**Available data**:
'''
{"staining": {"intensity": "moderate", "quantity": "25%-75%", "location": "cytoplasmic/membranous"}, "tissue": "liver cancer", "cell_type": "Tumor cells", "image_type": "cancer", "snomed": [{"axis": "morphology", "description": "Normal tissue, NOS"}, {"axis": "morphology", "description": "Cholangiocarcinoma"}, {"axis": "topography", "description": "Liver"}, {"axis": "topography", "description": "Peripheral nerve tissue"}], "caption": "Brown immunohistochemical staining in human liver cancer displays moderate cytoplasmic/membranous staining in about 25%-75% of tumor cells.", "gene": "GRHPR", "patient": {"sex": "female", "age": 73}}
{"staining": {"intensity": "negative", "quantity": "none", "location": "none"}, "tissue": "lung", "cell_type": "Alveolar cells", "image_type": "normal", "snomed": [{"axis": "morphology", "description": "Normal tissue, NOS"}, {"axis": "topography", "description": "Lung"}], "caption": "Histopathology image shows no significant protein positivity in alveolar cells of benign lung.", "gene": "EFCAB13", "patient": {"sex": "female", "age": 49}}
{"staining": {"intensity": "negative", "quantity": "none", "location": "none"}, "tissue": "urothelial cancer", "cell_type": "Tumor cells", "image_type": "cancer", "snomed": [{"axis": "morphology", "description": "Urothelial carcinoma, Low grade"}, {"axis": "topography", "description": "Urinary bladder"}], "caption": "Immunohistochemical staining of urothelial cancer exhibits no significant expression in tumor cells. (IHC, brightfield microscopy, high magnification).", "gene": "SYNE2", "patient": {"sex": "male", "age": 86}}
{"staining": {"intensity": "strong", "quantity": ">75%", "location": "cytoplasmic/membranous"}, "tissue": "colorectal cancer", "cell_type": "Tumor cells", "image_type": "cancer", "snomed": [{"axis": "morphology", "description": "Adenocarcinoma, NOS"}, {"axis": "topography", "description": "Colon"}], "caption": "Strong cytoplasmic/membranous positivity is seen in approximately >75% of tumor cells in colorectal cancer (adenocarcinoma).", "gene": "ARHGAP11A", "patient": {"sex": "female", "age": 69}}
'''
**Work task**: Every line of the data is to be printed again exactly.

**Solved problem**:
{"staining": {"intensity": "moderate", "quantity": "25%-75%", "location": "cytoplasmic/membranous"}, "tissue": "liver cancer", "cell_type": "Tumor cells", "image_type": "cancer", "snomed": [{"axis": "morphology", "description": "Normal tissue, NOS"}, {"axis": "morphology", "description": "Cholangiocarcinoma"}, {"axis": "topography", "description": "Liver"}, {"axis": "topography", "description": "Peripheral nerve tissue"}], "caption": "Brown immunohistochemical staining in human liver cancer displays moderate cytoplasmic/membranous staining in about 25%-75% of tumor cells.", "gene": "GRHPR", "patient": {"sex": "female", "age": 73}}
{"staining": {"intensity": "negative", "quantity": "none", "location": "none"}, "tissue": "lung", "cell_type": "Alveolar cells", "image_type": "normal", "snomed": [{"axis": "morphology", "description": "Normal tissue, NOS"}, {"axis": "topography", "description": "Lung"}], "caption": "Histopathology image shows no significant protein positivity in alveolar cells of benign lung.", "gene": "EFCAB13", "patient": {"sex": "female", "age": 49}}
{"staining": {"intensity": "negative", "quantity": "none", "location": "none"}, "tissue": "urothelial cancer", "cell_type": "Tumor cells", "image_type": "cancer", "snomed": [{"axis": "morphology", "description": "Urothelial carcinoma, Low grade"}, {"axis": "topography", "description": "Urinary bladder"}], "caption": "Immunohistochemical staining of urothelial cancer exhibits no significant expression in tumor cells. (IHC, brightfield microscopy, high magnification).", "gene": "SYNE2", "patient": {"sex": "male", "age": 86}}
{"staining": {"intensity": "strong", "quantity": ">75%", "location": "cytoplasmic/membranous"}, "tissue": "colorectal cancer", "cell_type": "Tumor cells", "image_type": "cancer", "snomed": [{"axis": "morphology", "description": "Adenocarcinoma, NOS"}, {"axis": "topography", "description": "Colon"}], "caption": "Strong cytoplasmic/membranous positivity is seen in approximately >75% of tumor cells in colorectal cancer (adenocarcinoma).", "gene": "ARHGAP11A", "patient": {"sex": "female", "age": 69}}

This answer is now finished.